[PROVIDED MATERIAL — start]

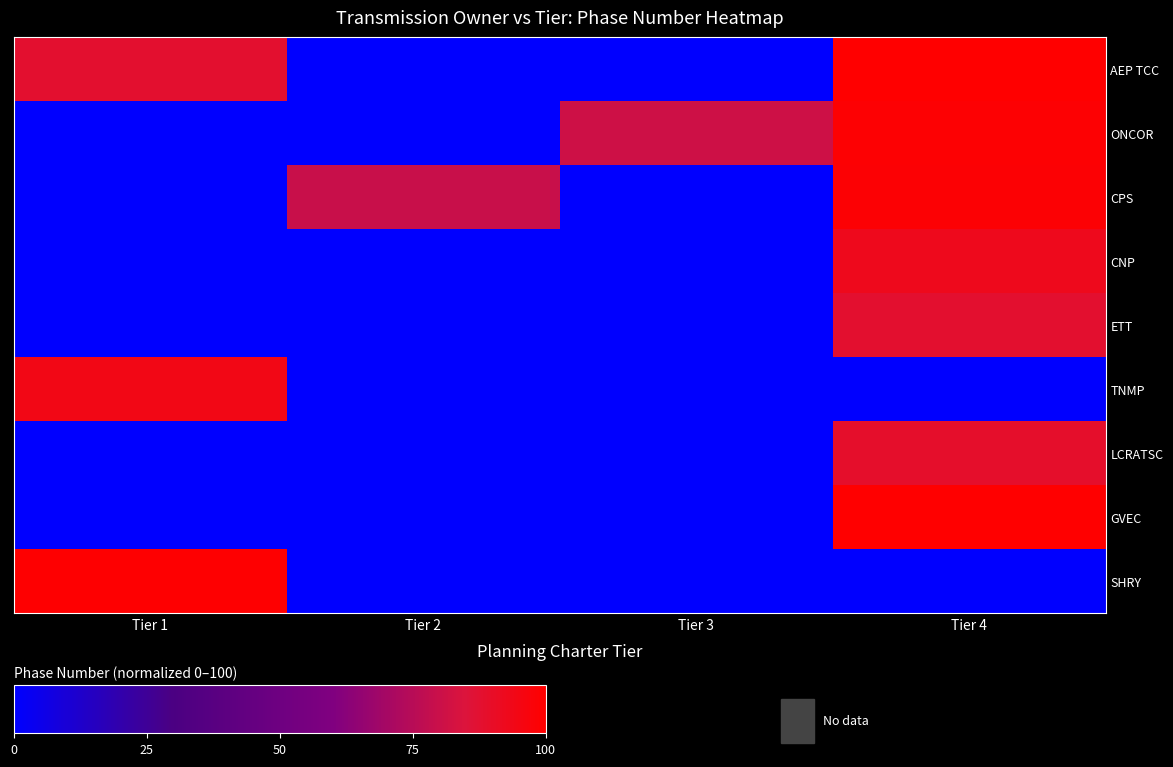

Which series has the largest total across all categories?

AEP TCC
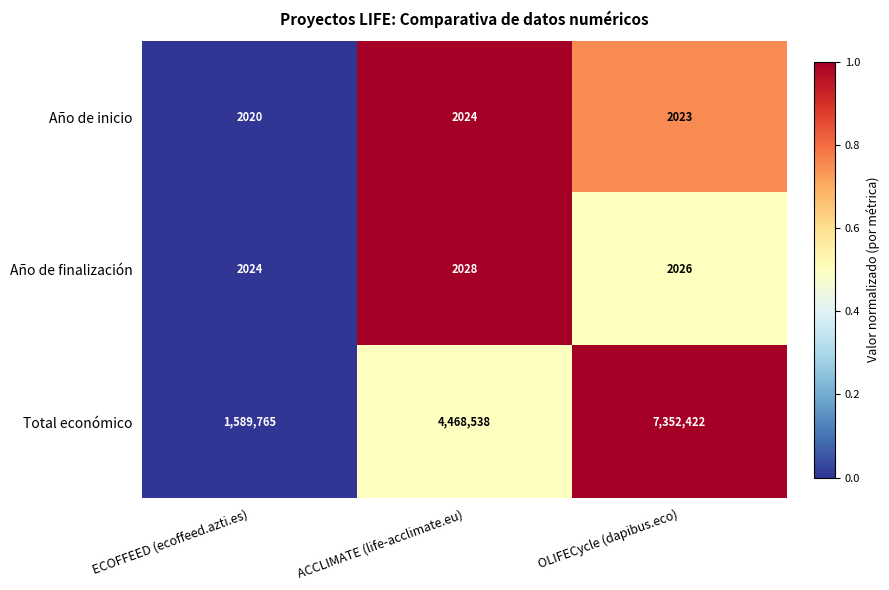

Is the value of Año de inicio at ECOFFEED (ecoffeed.azti.es) greater than the value of Total económico at ECOFFEED (ecoffeed.azti.es)?

No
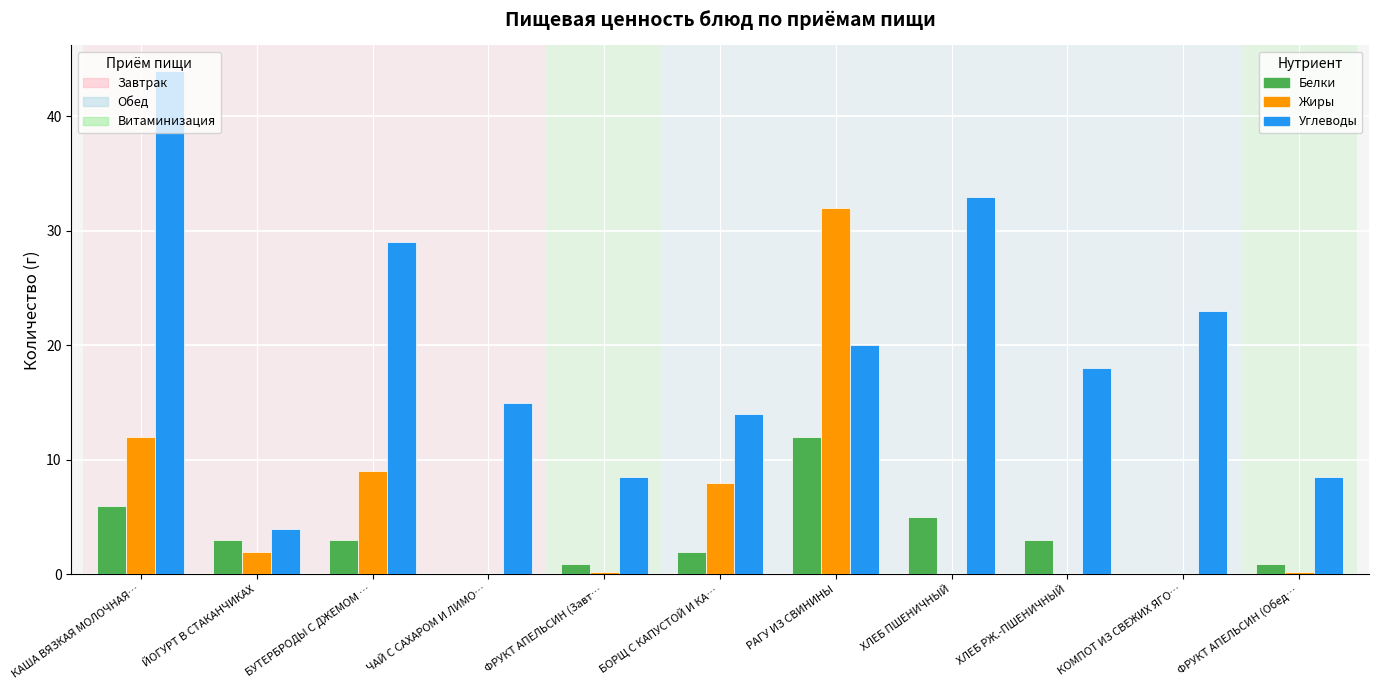

At which category is the sum across all series the highest?

РАГУ ИЗ СВИНИНЫ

[PROVIDED MATERIAL — finish]

**TASK TO CARRY OUT:**
Count the lines in the rows above that contain the string "across", treating uppercase and lowercase as different. Give only the number.

**RESPONSE:**
2